Autre piste de financement : l'introduction d'un péage urbain "légalisé dans toutes les agglomérations. Le seuil retenu dans la loi Grenelle 2 de 300.000 habitants n'a aucun sens", estime la Fnaut. Disposer de financements "consistants est indispensable à des choix rationnels : des moyens étriqués peuvent en effet inciter certains élus, pour limiter les dépenses immédiates, à retenir une technique insuffisamment efficace", réitère M. Sivardière.

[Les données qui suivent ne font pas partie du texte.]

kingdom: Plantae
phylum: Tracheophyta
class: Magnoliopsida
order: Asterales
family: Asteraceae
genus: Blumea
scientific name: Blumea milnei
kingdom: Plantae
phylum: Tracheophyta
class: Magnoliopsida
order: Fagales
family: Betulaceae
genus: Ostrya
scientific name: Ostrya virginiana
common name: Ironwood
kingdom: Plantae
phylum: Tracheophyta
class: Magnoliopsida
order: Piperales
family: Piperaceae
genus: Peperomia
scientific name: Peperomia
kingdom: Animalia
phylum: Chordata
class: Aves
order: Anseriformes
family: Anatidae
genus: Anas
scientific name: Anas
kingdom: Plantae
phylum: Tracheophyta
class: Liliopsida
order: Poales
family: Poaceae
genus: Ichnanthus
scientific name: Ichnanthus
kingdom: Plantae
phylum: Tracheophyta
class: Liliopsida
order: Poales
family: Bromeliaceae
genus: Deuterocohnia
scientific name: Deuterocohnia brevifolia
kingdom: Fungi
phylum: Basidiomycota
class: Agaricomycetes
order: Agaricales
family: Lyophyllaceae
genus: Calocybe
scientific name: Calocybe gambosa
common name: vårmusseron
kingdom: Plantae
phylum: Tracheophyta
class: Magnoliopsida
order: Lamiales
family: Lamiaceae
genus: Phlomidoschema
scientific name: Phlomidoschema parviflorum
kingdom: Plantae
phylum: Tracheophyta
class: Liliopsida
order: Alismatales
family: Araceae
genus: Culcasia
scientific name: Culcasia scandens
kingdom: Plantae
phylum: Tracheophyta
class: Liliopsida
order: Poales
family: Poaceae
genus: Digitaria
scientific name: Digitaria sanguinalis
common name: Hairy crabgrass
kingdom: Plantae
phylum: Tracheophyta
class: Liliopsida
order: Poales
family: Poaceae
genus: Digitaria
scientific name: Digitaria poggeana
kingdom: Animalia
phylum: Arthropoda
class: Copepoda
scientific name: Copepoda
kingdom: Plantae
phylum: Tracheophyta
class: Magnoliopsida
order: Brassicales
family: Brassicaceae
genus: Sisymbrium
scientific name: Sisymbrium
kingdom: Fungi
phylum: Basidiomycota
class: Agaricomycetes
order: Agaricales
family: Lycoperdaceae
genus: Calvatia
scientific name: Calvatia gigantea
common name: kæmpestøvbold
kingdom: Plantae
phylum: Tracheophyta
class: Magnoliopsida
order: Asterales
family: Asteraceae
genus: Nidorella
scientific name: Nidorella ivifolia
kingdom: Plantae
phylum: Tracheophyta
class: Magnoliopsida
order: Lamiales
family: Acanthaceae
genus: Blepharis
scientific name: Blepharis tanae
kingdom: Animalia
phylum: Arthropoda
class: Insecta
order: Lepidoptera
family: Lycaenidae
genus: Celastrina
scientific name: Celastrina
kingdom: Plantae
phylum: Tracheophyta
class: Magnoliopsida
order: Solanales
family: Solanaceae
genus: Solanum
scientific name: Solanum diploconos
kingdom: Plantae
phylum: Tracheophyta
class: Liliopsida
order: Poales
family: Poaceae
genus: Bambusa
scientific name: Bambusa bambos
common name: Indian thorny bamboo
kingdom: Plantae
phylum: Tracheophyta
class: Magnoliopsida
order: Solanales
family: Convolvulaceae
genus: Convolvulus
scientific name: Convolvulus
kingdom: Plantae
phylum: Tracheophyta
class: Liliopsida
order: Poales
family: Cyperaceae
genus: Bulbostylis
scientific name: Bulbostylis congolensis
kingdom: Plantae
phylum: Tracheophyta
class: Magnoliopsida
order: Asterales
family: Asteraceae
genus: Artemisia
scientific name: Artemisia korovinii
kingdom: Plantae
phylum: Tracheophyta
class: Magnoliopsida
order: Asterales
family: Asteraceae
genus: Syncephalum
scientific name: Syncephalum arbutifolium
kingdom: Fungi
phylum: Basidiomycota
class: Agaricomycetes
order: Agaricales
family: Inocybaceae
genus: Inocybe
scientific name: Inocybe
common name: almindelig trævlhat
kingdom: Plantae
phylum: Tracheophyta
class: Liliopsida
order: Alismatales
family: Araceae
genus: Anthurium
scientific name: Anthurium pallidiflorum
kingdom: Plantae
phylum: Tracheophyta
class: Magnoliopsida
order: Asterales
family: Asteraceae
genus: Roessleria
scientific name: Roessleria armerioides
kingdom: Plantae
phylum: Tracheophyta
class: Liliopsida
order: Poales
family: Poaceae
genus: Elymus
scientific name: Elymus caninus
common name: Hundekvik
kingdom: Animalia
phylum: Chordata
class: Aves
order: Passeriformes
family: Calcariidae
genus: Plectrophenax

Privilégier le tramway classique
La fédération estime donc qu'il faut privilégier le métro, le tramway "classique" ou encore le bus à haut niveau de service (BHNS) suivant l'importance du trafic potentiel. Le paramètre "significatif" est le volume de la clientèle à transporter à l'heure de pointe sur le tronçon le plus chargé de la ligne. Attention, prévient toutefois la fédération : il faut éviter, dans les grandes villes, de remplacer le tramway par les BHNS (comme à Toulon ou à Metz) qui ont représenté plus de la moitié des projets financés en 2011. La Fnaut s'inquiète en effet de voir des collectivités éliminer le tramway ou tram-train initialement retenu au profit d'un BHNS moins onéreux mais de moindre capacité (Toulon, Béthune et Lens) ou, "pire encore, au profit de la route" (nouvelle route du littoral de La Réunion), ou "négliger les emprises ferroviaires disponibles malgré leur vocation ferroviaire évidente" (Paris et la petite ceinture, Nancy).
En cas de doute entre tramway et BHNS, la Fnaut estime qu'"il faut retenir le tramway : forte capacité, rendement croissant avec le volume du trafic, faible consommation d'énergie, absence de pollution atmosphérique locale". Les projets de transports retenus doivent répondre "à un objectif ambitieux de rapidité et ponctualité" à l'instar du tramway, selon elle. L'objectif est d'assurer des vitesses commerciales aux heures de pointe d'au moins 20/22 km/h en périurbain et 16/18 km/h dans les centres villes, chiffre la fédération. Il s'agit donc d'offrir une qualité de service pour les usagers : les lignes de transports en site propre doivent desservir l'agglomération et pas seulement le centre ville, renforcer le maillage du réseau de transport collectif existant mais aussi favoriser les pôles d'échanges multimodaux : "correspondances faciles avec la voiture par des parcs-relais en périphérie, avec la bicyclette par des véloparcs près des stations importantes", souligne la Fnaut.
Autre projets susceptibles d'être sélectionnés : "les techniques peu usitées mais bien éprouvées" telles que le trolleybus (Lyon, Limoges) et le funiculaire, ajoute la fédération.